“夜鸮号”尾部推进器亮起幽蓝色的光芒,船体微微震动,随即悄无声息地滑出泊位,向着西侧海域疾驰而去,融入黑崖城外赤红的背景之中。
在“夜鸮号”出发的那一刻,几处原本模糊的未来,在吕平安“诸象”的视野中骤然变得清晰。
他看到了霍崇山面对古老语段时的狂热与随之而来的认知震颤;
看到了林雁回的界定光丝被苍白菌毯扭曲模仿的惊险瞬间;
看到了吴妄在扭曲洪流中如礁石般屹立,为谢晚筝争取到关键的一息;
也看到了谢晚筝的净化共鸣如何在混乱中撕开一道暂时的安全裂隙。
他更看到了在大多数主流的时间线中,这支精干的小队最终突破阻碍,带着关键的样本与数据,安然返回黑崖城的场景。

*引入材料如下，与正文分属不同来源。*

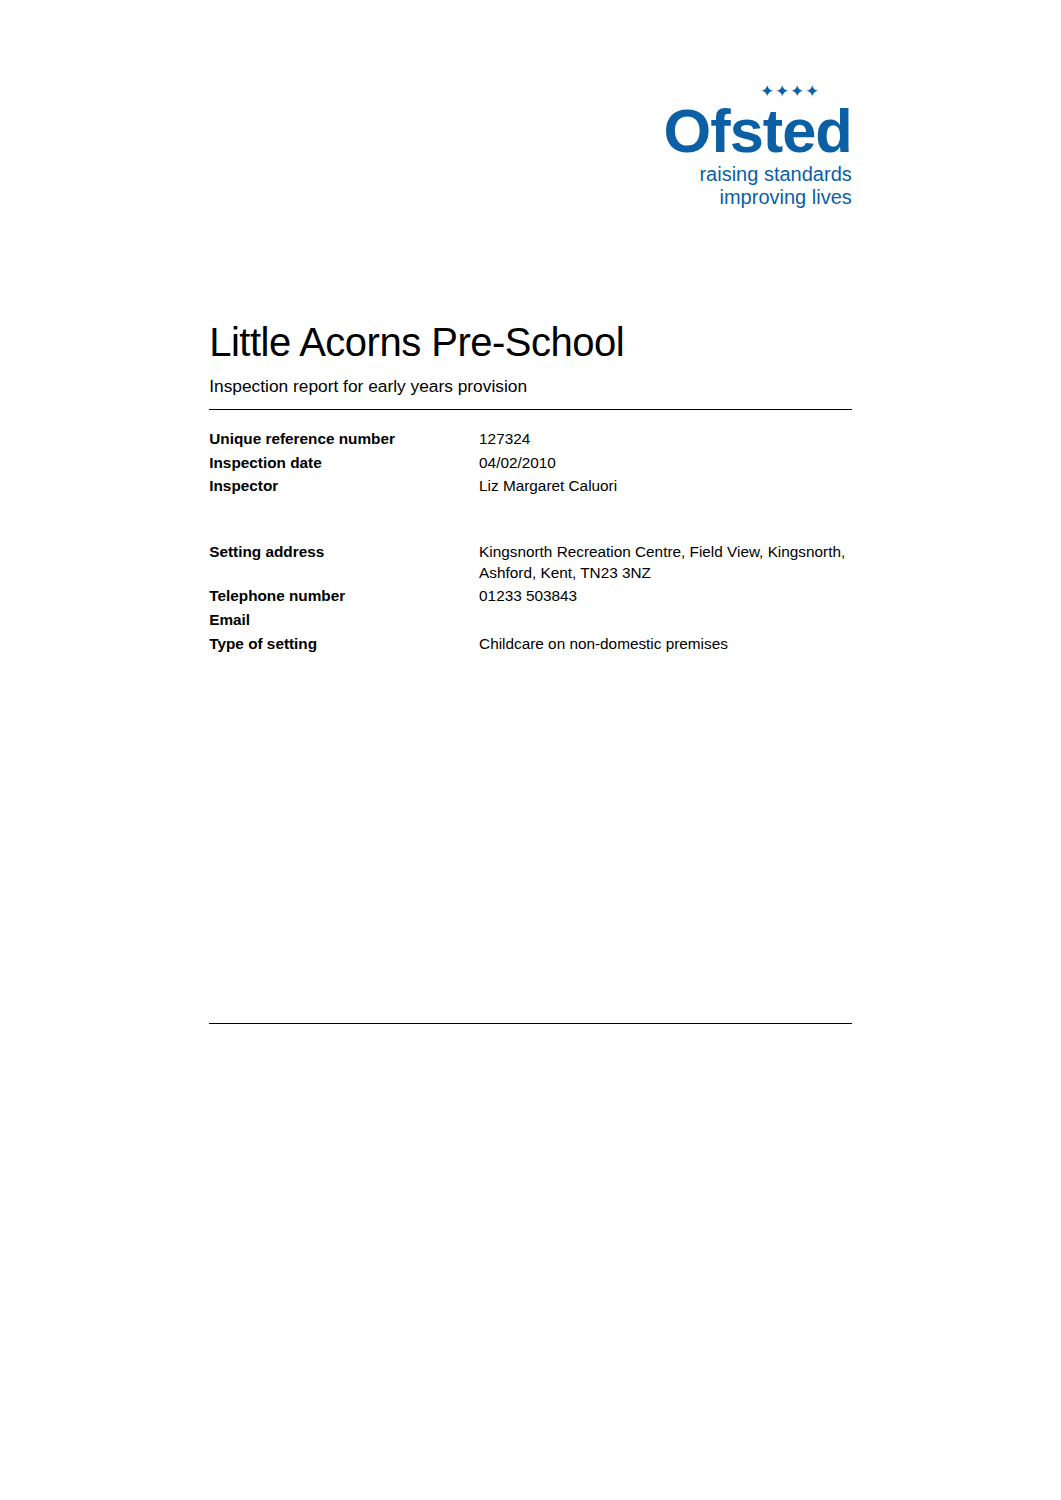✦✦✦✦
Ofsted
raising standards
improving lives
Little Acorns Pre-School
Inspection report for early years provision
| Unique reference number | 127324 |
| Inspection date | 04/02/2010 |
| Inspector | Liz Margaret Caluori |
| Setting address | Kingsnorth Recreation Centre, Field View, Kingsnorth, Ashford, Kent, TN23 3NZ |
| Telephone number | 01233 503843 |
| Email | |
| Type of setting | Childcare on non-domestic premises |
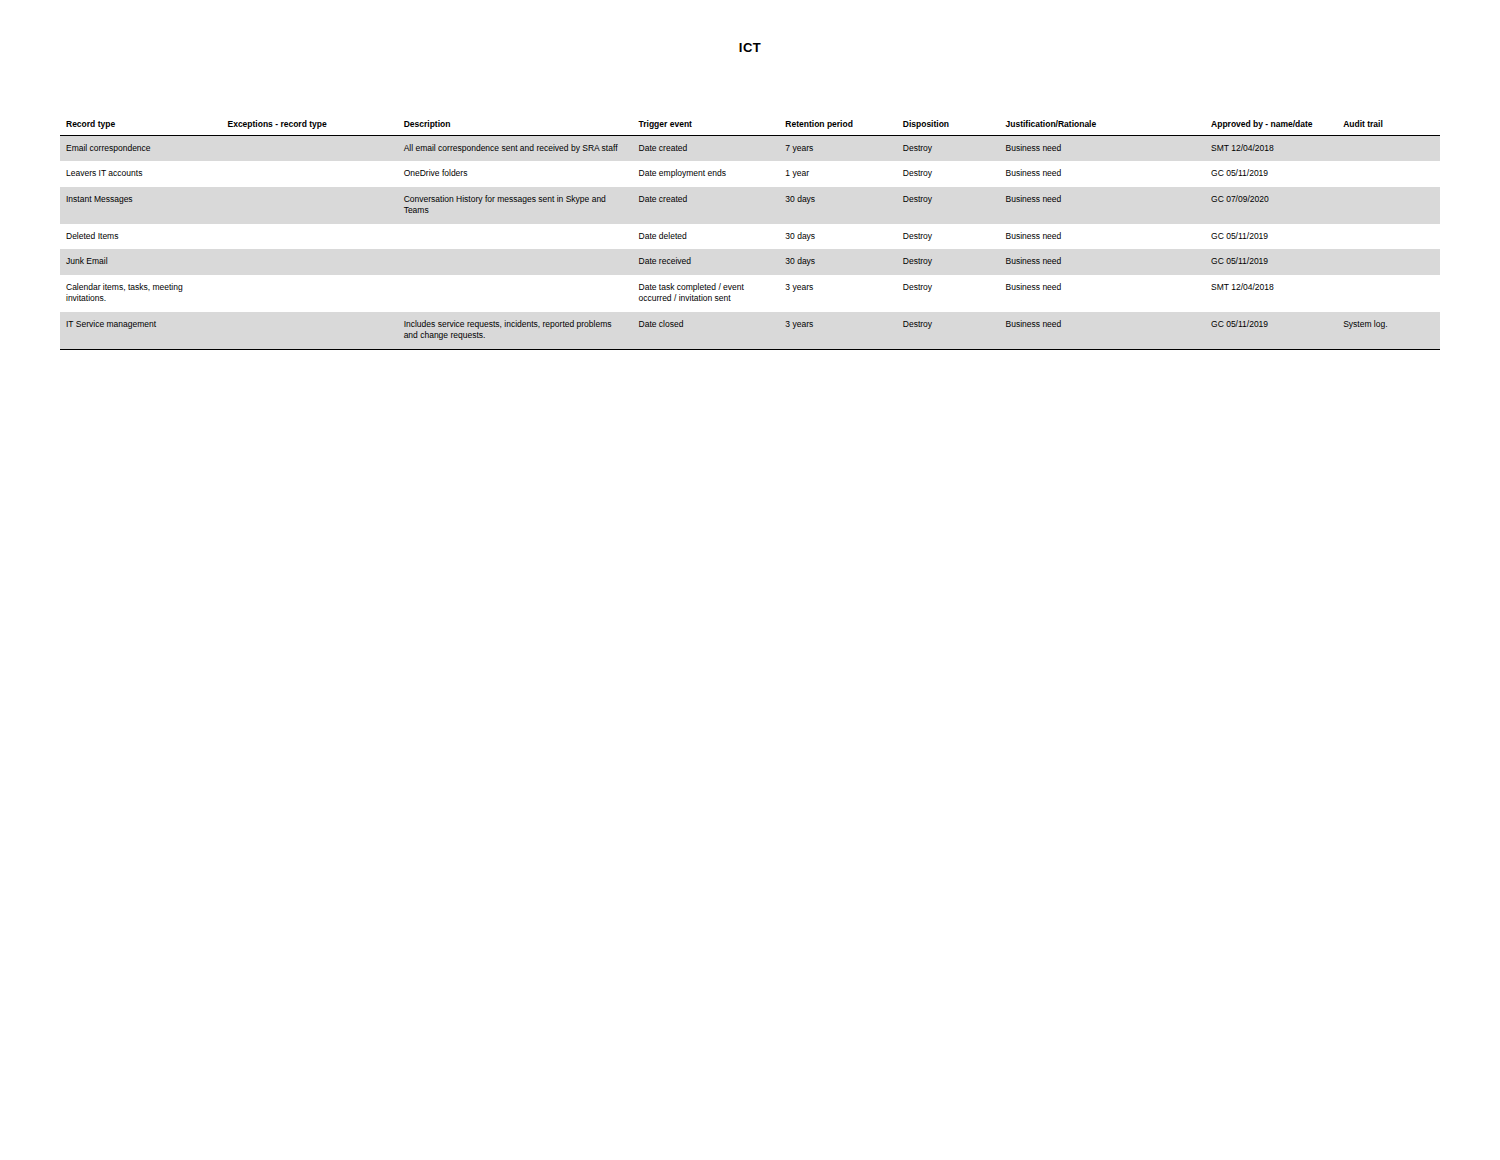ICT
| Record type | Exceptions - record type | Description | Trigger event | Retention period | Disposition | Justification/Rationale | Approved by - name/date | Audit trail |
| --- | --- | --- | --- | --- | --- | --- | --- | --- |
| Email correspondence | | All email correspondence sent and received by SRA staff | Date created | 7 years | Destroy | Business need | SMT 12/04/2018 | |
| Leavers IT accounts | | OneDrive folders | Date employment ends | 1 year | Destroy | Business need | GC 05/11/2019 | |
| Instant Messages | | Conversation History for messages sent in Skype and Teams | Date created | 30 days | Destroy | Business need | GC 07/09/2020 | |
| Deleted Items | | | Date deleted | 30 days | Destroy | Business need | GC 05/11/2019 | |
| Junk Email | | | Date received | 30 days | Destroy | Business need | GC 05/11/2019 | |
| Calendar items, tasks, meeting invitations. | | | Date task completed / event occurred / invitation sent | 3 years | Destroy | Business need | SMT 12/04/2018 | |
| IT Service management | | Includes service requests, incidents, reported problems and change requests. | Date closed | 3 years | Destroy | Business need | GC 05/11/2019 | System log. |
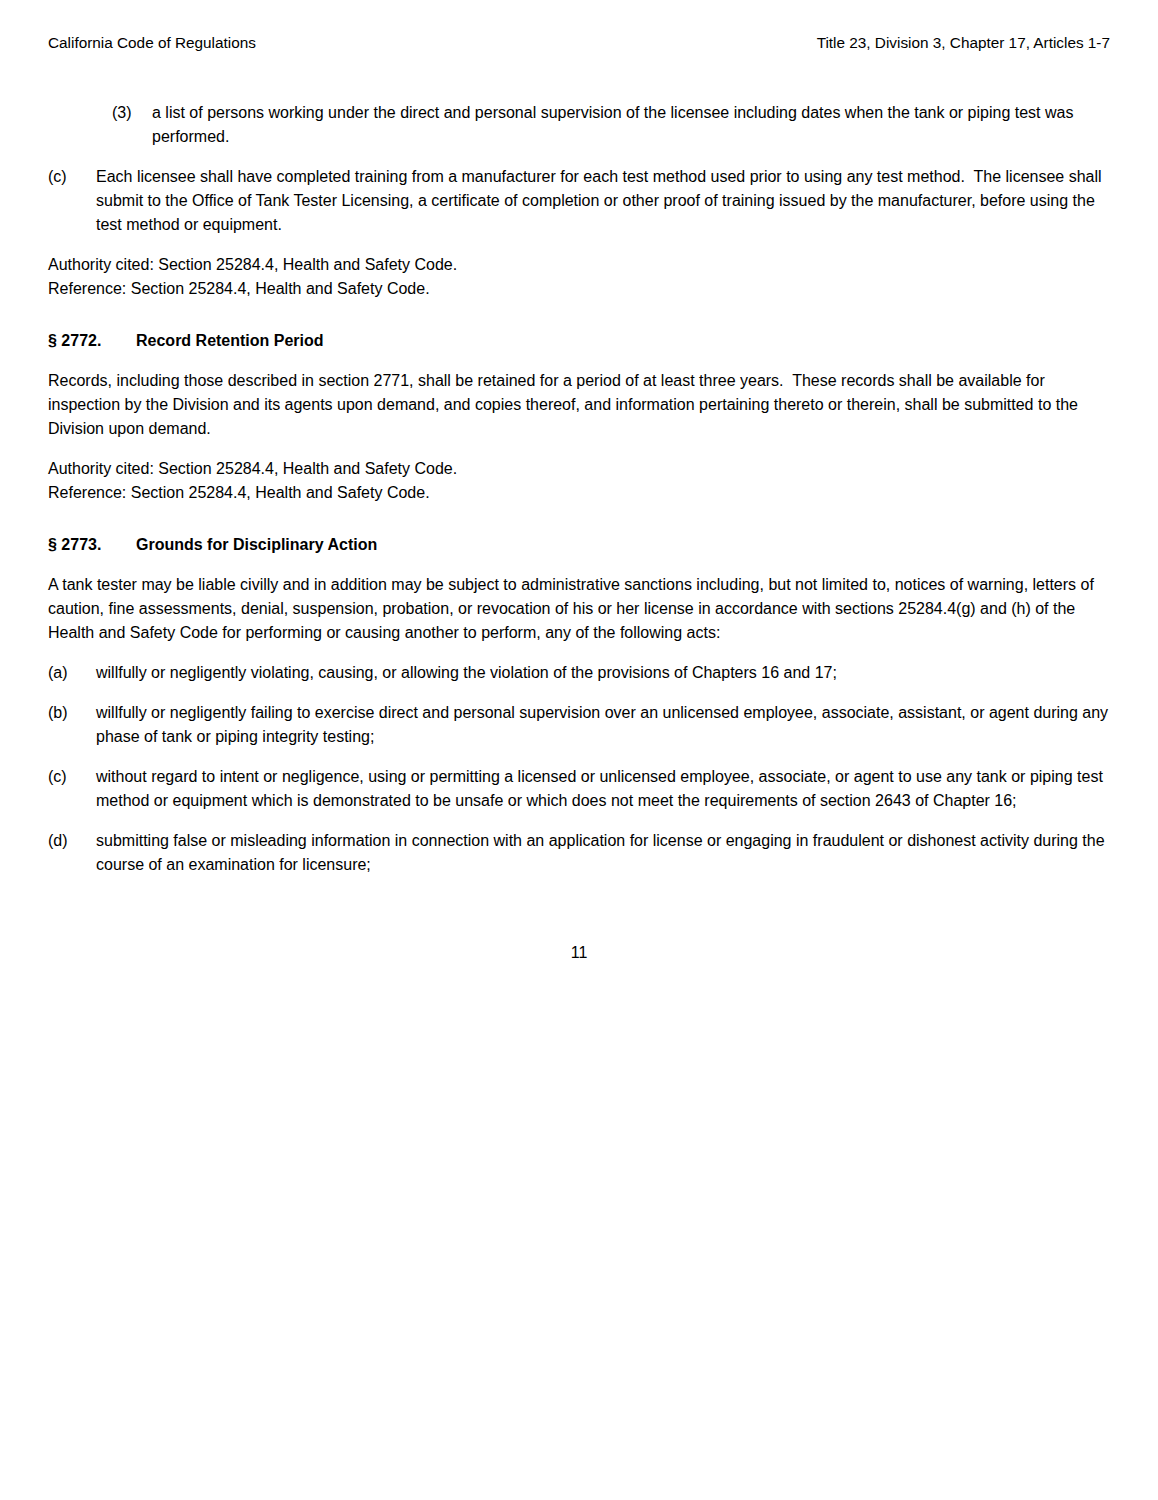California Code of Regulations
Title 23, Division 3, Chapter 17, Articles 1-7
(3)
a list of persons working under the direct and personal supervision of the licensee including dates when the tank or piping test was performed.
(c)
Each licensee shall have completed training from a manufacturer for each test method used prior to using any test method. The licensee shall submit to the Office of Tank Tester Licensing, a certificate of completion or other proof of training issued by the manufacturer, before using the test method or equipment.
Authority cited: Section 25284.4, Health and Safety Code.
Reference: Section 25284.4, Health and Safety Code.
§ 2772. Record Retention Period
Records, including those described in section 2771, shall be retained for a period of at least three years. These records shall be available for inspection by the Division and its agents upon demand, and copies thereof, and information pertaining thereto or therein, shall be submitted to the Division upon demand.
Authority cited: Section 25284.4, Health and Safety Code.
Reference: Section 25284.4, Health and Safety Code.
§ 2773. Grounds for Disciplinary Action
A tank tester may be liable civilly and in addition may be subject to administrative sanctions including, but not limited to, notices of warning, letters of caution, fine assessments, denial, suspension, probation, or revocation of his or her license in accordance with sections 25284.4(g) and (h) of the Health and Safety Code for performing or causing another to perform, any of the following acts:
(a)
willfully or negligently violating, causing, or allowing the violation of the provisions of Chapters 16 and 17;
(b)
willfully or negligently failing to exercise direct and personal supervision over an unlicensed employee, associate, assistant, or agent during any phase of tank or piping integrity testing;
(c)
without regard to intent or negligence, using or permitting a licensed or unlicensed employee, associate, or agent to use any tank or piping test method or equipment which is demonstrated to be unsafe or which does not meet the requirements of section 2643 of Chapter 16;
(d)
submitting false or misleading information in connection with an application for license or engaging in fraudulent or dishonest activity during the course of an examination for licensure;
11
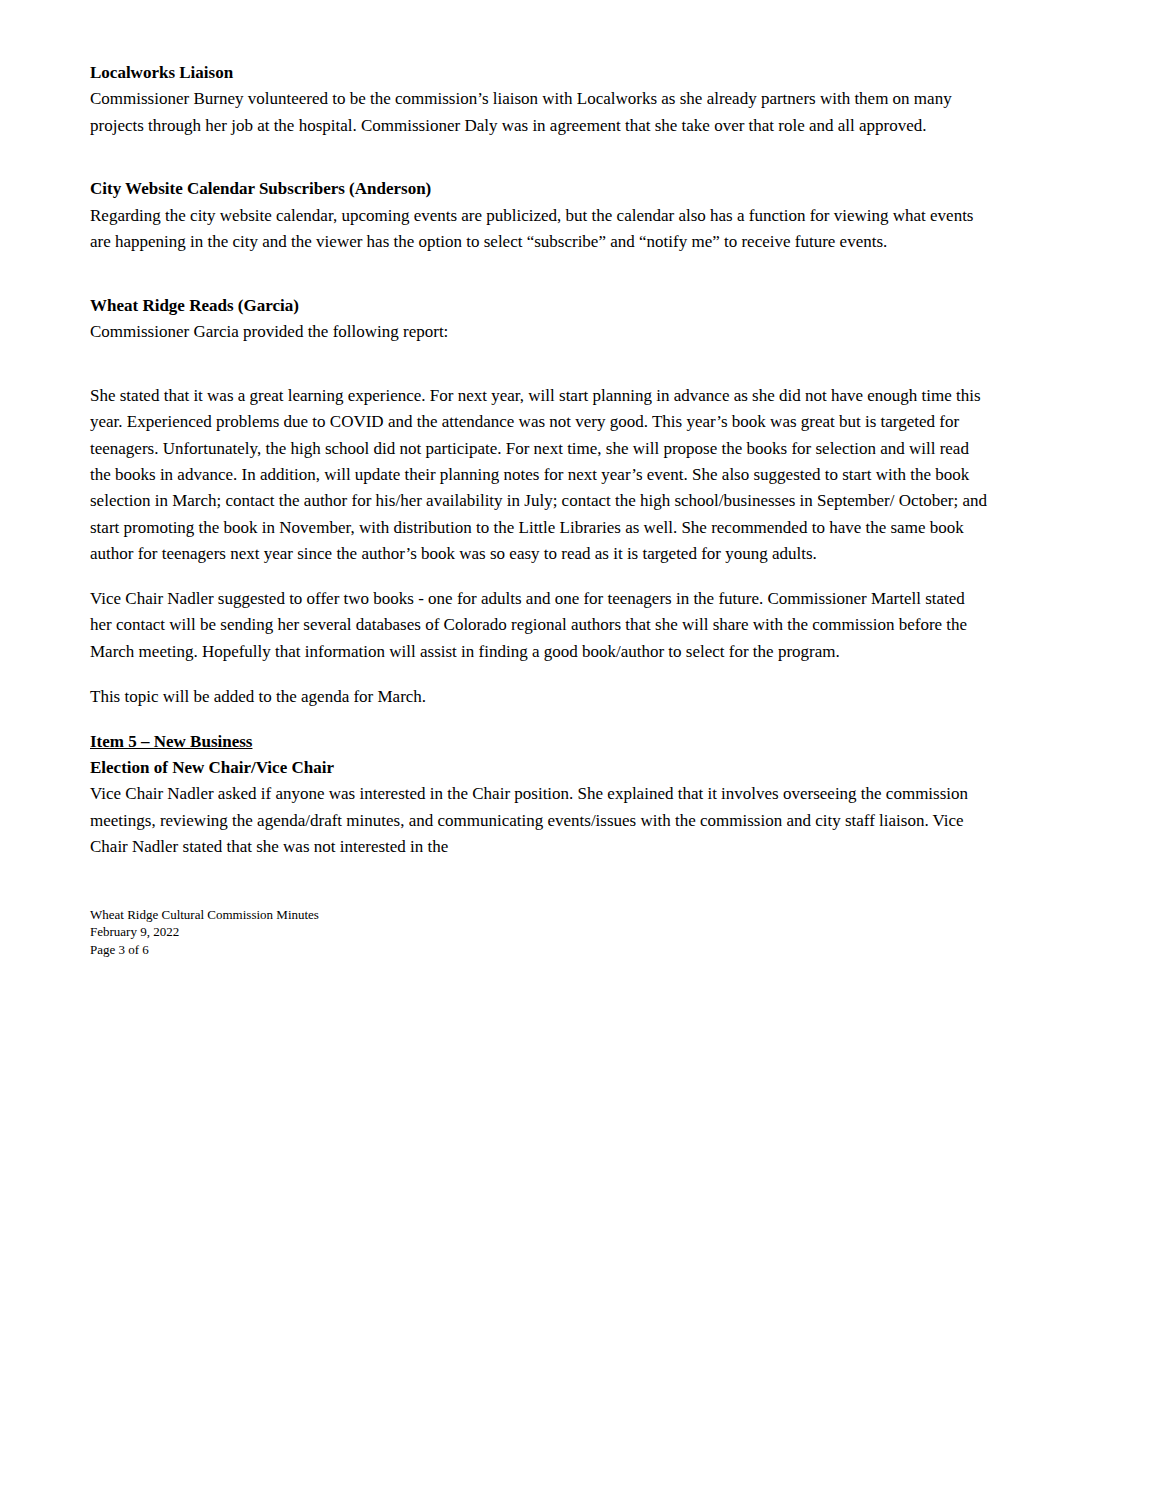Localworks Liaison
Commissioner Burney volunteered to be the commission’s liaison with Localworks as she already partners with them on many projects through her job at the hospital. Commissioner Daly was in agreement that she take over that role and all approved.
City Website Calendar Subscribers (Anderson)
Regarding the city website calendar, upcoming events are publicized, but the calendar also has a function for viewing what events are happening in the city and the viewer has the option to select “subscribe” and “notify me” to receive future events.
Wheat Ridge Reads (Garcia)
Commissioner Garcia provided the following report:
She stated that it was a great learning experience. For next year, will start planning in advance as she did not have enough time this year. Experienced problems due to COVID and the attendance was not very good. This year’s book was great but is targeted for teenagers. Unfortunately, the high school did not participate. For next time, she will propose the books for selection and will read the books in advance. In addition, will update their planning notes for next year’s event. She also suggested to start with the book selection in March; contact the author for his/her availability in July; contact the high school/businesses in September/ October; and start promoting the book in November, with distribution to the Little Libraries as well. She recommended to have the same book author for teenagers next year since the author’s book was so easy to read as it is targeted for young adults.
Vice Chair Nadler suggested to offer two books - one for adults and one for teenagers in the future. Commissioner Martell stated her contact will be sending her several databases of Colorado regional authors that she will share with the commission before the March meeting. Hopefully that information will assist in finding a good book/author to select for the program.
This topic will be added to the agenda for March.
Item 5 – New Business
Election of New Chair/Vice Chair
Vice Chair Nadler asked if anyone was interested in the Chair position. She explained that it involves overseeing the commission meetings, reviewing the agenda/draft minutes, and communicating events/issues with the commission and city staff liaison. Vice Chair Nadler stated that she was not interested in the
Wheat Ridge Cultural Commission Minutes
February 9, 2022
Page 3 of 6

因此,当“夜鸮号”真正启航,脱离港口之时,吕平安心中关于“他们能否安全归来”的悬念,便已彻底落定。
预见的恐怖之处,就在于此——对关键结果的提前把握。
他可以凭借预见,提前规划,筛选人员,并提出预警。
保证这支队伍有能力克服预见中的那些关键节点,带回至关重要的情报,安全返回。
但他无法仅凭预见凭空变出那些“实体样本”本身。这些,必须有人去实际执行。
就好比“夜鸮号”的出发。如果没有他实际下令召集这支队伍,他虽然也可能在未来的迷雾中“看到”某种侦查行动发生的可能性,但那种未来会十分模糊、充满变数。
而当“夜鸮号”真正出发,变为确凿的现实,那么与这条现实紧密关联的时间线就会清晰许多,他就能借此“看到”更后续的发展,为下一步的决策做更完善的谋划。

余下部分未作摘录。